Despite this book’s intended audience (young readers/pre-teens), I was intrigued with the subject and plot and decided to give it a shot, and I’m so glad I did. OCDaniel is a wonderfully engaging novel that offers a candid and moving account of life with OCD. This is a small book but it really packs a punch. Daniel’s candid confessions of his daily struggles with OCD were heartbreaking, but served to draw me in and truly care for his plight. While Daniel’s OCD is central to the story, it’s not the whole of the book, in so much as the story also has great supporting characters and an engrossing, though predictable, little mystery.
From the publisher: "Daniel is the back-up punter for the Erie Hills Elephants. Which really means he’s the water boy. He spends football practice perfectly arranging water cups—and hoping no one notices. Actually, he spends most of his time hoping no one notices his strange habits—he calls them Zaps: avoiding writing the number four, for example, or flipping a light switch on and off dozens of times over. He hopes no one notices that he’s crazy, especially his best friend Max, and Raya, the prettiest girl in school. His life gets weirder when another girl at school, who is unkindly nicknamed Psycho Sara, notices him for the first time. She doesn’t just notice him: she seems to peer through him.
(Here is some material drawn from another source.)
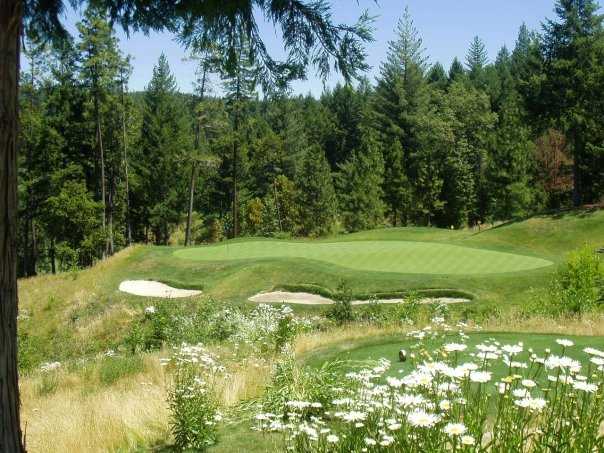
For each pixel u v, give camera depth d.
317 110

Then Daniel gets a note: “I need your help,” it says, signed, Fellow Star child—whatever that means. And suddenly Daniel, a total no one at school, is swept up in a mystery that might change everything for him."
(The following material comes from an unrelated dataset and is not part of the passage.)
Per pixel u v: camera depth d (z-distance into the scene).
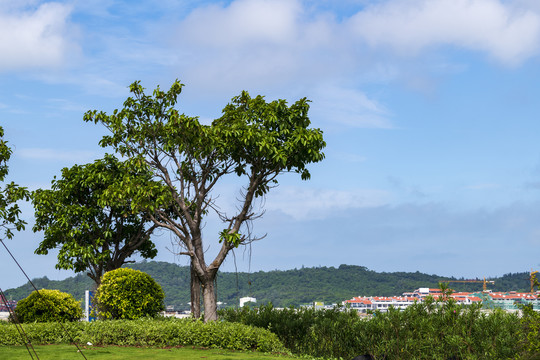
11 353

The author’s depiction of Daniel’s pain, fear and sense of weirdness and isolation undoubtedly honestly capture what many children (and adults) struggle with openly or in silence on a daily basis. I think it’s invaluable to have diverse books dealing with real struggles for readers of ALL ages, so that someone (adult or child) facing a personal obstacle can see characters that look like them and hopefully feel a little less alone. Another great book in this vein is Wonder by R.J. Palacio.
No matter the genre or intended audience, I love any book that helps me walk a mile in someone else’s shoes, to see with the eyes of another and feel with the heart of another.